ZS: No, not really. We recorded it in one week. I guess we didn’t get much sleep because we only had so much time. We had to get up early and go to bed late, so I guess we were pretty sleep deprived.
Treble: What’s your setup for live shows? Has it changed for this album?
ZS: Well we never really used electronics before. We were always a guitar rock band, which gets pretty boring if you aren’t doing it right. We use a lot of samplers and keyboards live. We’re starting to use backing tracks too so we can basically recreate all the songs on Ableton. Then we have stuff playing when we do it live. It’s really hard to get everything in time, especially when we play half our shows when our drummer doesn’t have a monitor. We’re trying to make it so we can play the way we want to no matter where we play, rather than relying on monitors. We’re trying to streamline everything.
Treble: You have talked about how you write lyrics instinctively. Were there any variables, internal or external, that helped shape the words of hypnic jerks?
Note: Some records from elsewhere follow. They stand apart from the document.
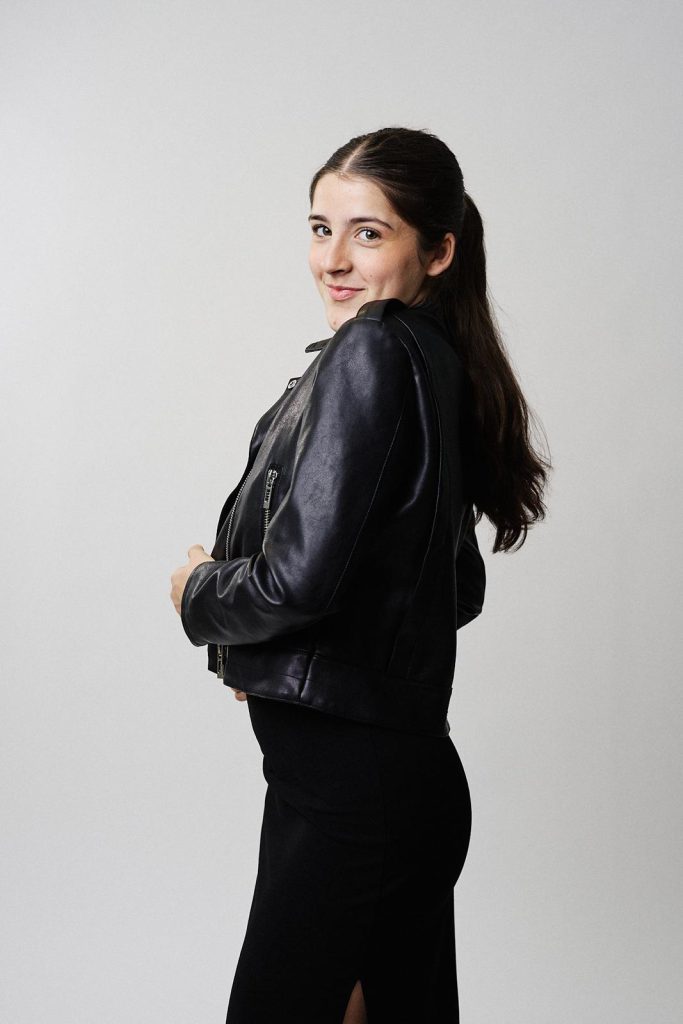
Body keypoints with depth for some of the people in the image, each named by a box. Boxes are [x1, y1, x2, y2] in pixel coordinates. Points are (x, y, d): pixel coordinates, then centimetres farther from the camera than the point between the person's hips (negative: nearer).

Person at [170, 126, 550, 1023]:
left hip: (346, 782, -9)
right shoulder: (442, 364, 11)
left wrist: (198, 593, -2)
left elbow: (297, 577, -23)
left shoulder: (370, 353, -16)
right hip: (414, 771, 9)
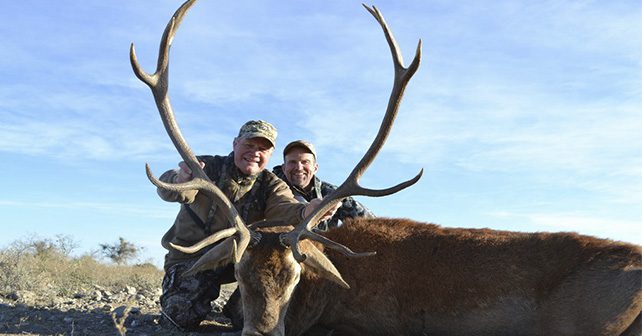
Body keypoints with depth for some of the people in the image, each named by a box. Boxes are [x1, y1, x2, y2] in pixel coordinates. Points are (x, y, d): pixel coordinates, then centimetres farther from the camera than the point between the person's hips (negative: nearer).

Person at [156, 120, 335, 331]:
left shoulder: (271, 185, -2)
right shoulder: (207, 167, -10)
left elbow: (283, 208, -25)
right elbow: (168, 191, -29)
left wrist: (304, 212, -51)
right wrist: (181, 180, -56)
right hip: (191, 255, -2)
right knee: (184, 318, -23)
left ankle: (238, 309, 0)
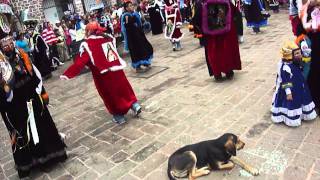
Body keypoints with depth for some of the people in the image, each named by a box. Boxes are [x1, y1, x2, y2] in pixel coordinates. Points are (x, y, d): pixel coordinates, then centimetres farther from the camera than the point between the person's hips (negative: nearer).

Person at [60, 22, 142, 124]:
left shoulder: (87, 44, -8)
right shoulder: (108, 39, 9)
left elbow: (80, 62, -15)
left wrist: (68, 74, -15)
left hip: (103, 75, -5)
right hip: (117, 69, 5)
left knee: (110, 96, 12)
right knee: (124, 89, 25)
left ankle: (119, 116, 20)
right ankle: (134, 104, 23)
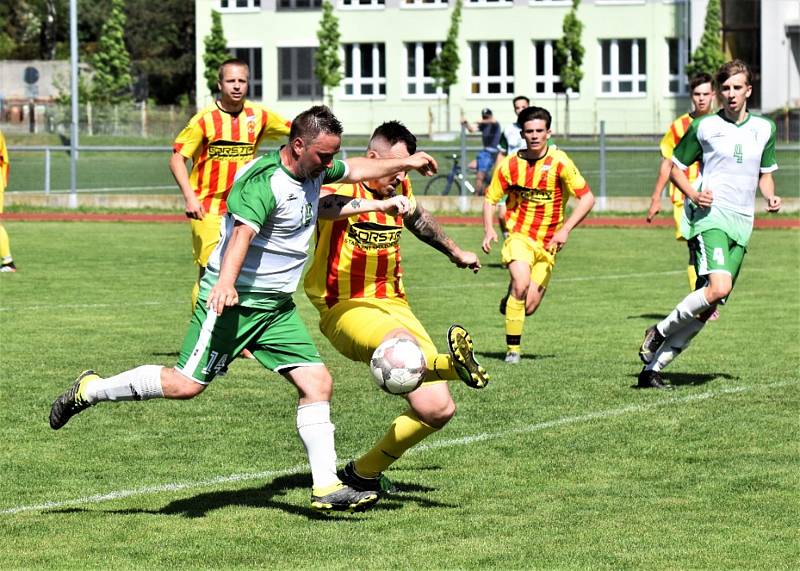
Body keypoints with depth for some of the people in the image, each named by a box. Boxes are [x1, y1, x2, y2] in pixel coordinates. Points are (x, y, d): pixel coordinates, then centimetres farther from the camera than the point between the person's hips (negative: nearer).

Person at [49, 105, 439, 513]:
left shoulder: (316, 169, 5)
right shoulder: (265, 182, -23)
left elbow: (356, 169, 27)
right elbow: (242, 233, -38)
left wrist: (406, 162, 32)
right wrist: (226, 283, -53)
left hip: (277, 307, 8)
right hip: (234, 301, -8)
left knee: (317, 383, -3)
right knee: (185, 384, -10)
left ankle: (327, 487, -1)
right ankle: (90, 390, 9)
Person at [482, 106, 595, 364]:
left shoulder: (559, 162, -9)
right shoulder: (510, 164, -3)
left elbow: (587, 198, -10)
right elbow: (490, 198, 8)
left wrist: (565, 229, -20)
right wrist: (489, 229, -9)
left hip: (547, 244, 1)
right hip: (519, 236, -1)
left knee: (530, 306, -3)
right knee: (521, 284, -28)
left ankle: (511, 302, 36)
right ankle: (513, 349, -17)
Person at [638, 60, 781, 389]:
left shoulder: (765, 129, 13)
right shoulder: (704, 127, 1)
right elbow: (676, 168, 9)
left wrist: (771, 197, 3)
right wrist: (693, 194, -10)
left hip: (742, 222, 5)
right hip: (709, 215, -5)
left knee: (710, 306, 0)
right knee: (718, 287, -28)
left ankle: (652, 369, 6)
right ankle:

ZS: If people take the lyrics to heart, I don’t want to make them feel disingenuous or not thought out. I don’t spend weeks figuring out what perfect words I want to say. Especially with this record, we didn’t have any lyrics or melodies until about the fifth day of recording. So it was a lot of listening to the bounces and thinking about the mood. We tried to write the words to fit the mood rather than the perfect words to describe something or put your heart on your sleeve too much. Which, no disrespect towards artists that are good at that, I appreciate that too. Sometimes I don’t think the words truly matter as much as the picture you paint.
Treble: Tell me about Mermaid Boy and Draag Me. “The Whole Time” rips.
ZS: Thanks, yea. I think I did [Mermaid Boy] when one of our members quit. We were all kind of in a bad mood and not sure if we wanted to continue. I recorded that album in a day. I didn’t think about that much stuff. I also didn’t have the equipment I have now, so it’s super grimy and recorded straight onto my computer, straight on to GarageBand. But with the Draag Me stuff, I’m trying to get better as a producer. Learning how to mix and master, make electronic music not boring. I’d like to incorporate that kind of vibe into newer Spirit stuff.
Treble: You and Rivka collaborate with visuals. Do you or any of the other band members have any other artistic mediums that inform Spirit’s music?
ZS: I think everyone has a special skill. Pat helps me a lot with some of the songwriting when it gets to the little things that matter like, how to complete a song or figuring out if a part is too long. Kyle is a genius at fixing guitars and equipment, he’s in school for it right now. Derek was in the band for a while, he’s a great producer. He’s not in the band anymore. Now we have Corey in the band, he’s also a great musician.
Treble: Is Spirit of the Beehive a visual band?
ZS: Definitely, yeah. I try to write cinematically and I’d love to have a constant visual aspect to the live shows, we’re just not there yet. But if we could figure out a way to do that, that would be cool.
Treble: What have you been listening to/reading/watching?
ZS: Toro y Moi. Daughters. Bunch of weird house music that my coworkers play. Detroit and Chicago stuff. The newer stuff is a bridge for getting into that and then diving deeper to find out where it came from.
Treble: What bands/labels should everyone be supporting right now?
ZS: I don’t have any specifics but anything that’s been said is “underrated” or “under the radar,” check those bands out. Get them on the radar, whatever that means. If that even matters to the bands or the artists or labels. Also, bands break up all the time. I’d say if you liked whatever band that was, it would be cool to keep up on whatever they do next because you might be missing out on some cool shit. There’s so many labels and bands trying hard and there are only a select few at the top.